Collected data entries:
- - -
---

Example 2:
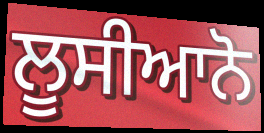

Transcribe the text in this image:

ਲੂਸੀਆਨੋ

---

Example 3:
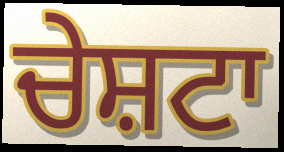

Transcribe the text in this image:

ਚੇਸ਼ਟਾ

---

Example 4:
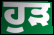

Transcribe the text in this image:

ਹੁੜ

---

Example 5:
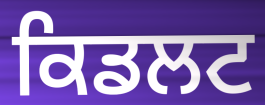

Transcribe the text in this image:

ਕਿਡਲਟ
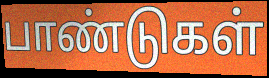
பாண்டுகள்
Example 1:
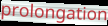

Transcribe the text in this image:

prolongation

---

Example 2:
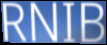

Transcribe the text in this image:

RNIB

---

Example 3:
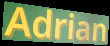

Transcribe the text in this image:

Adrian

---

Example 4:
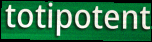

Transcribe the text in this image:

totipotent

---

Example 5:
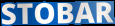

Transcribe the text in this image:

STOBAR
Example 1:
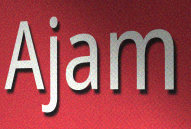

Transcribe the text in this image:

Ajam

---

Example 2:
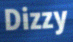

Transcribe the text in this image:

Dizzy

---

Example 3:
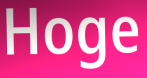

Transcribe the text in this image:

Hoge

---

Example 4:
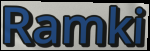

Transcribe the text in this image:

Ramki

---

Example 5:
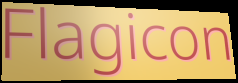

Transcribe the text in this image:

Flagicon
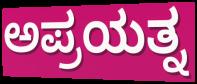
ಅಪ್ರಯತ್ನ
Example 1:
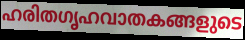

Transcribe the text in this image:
- - -
Task description
Leave out the pictures, then give all the records again exactly.

Result of the exercise
---

Example 2:

Transcribe the text in this image:

ਲੂਸੀਆਨੋ

---

Example 3:

Transcribe the text in this image:

ਚੇਸ਼ਟਾ

---

Example 4:

Transcribe the text in this image:

ਹੁੜ

---

Example 5:

Transcribe the text in this image:

ਕਿਡਲਟ
பாண்டுகள்
Example 1:

Transcribe the text in this image:

prolongation

---

Example 2:

Transcribe the text in this image:

RNIB

---

Example 3:

Transcribe the text in this image:

Adrian

---

Example 4:

Transcribe the text in this image:

totipotent

---

Example 5:

Transcribe the text in this image:

STOBAR
Example 1:

Transcribe the text in this image:

Ajam

---

Example 2:

Transcribe the text in this image:

Dizzy

---

Example 3:

Transcribe the text in this image:

Hoge

---

Example 4:

Transcribe the text in this image:

Ramki

---

Example 5:

Transcribe the text in this image:

Flagicon
ಅಪ್ರಯತ್ನ
Example 1:

Transcribe the text in this image:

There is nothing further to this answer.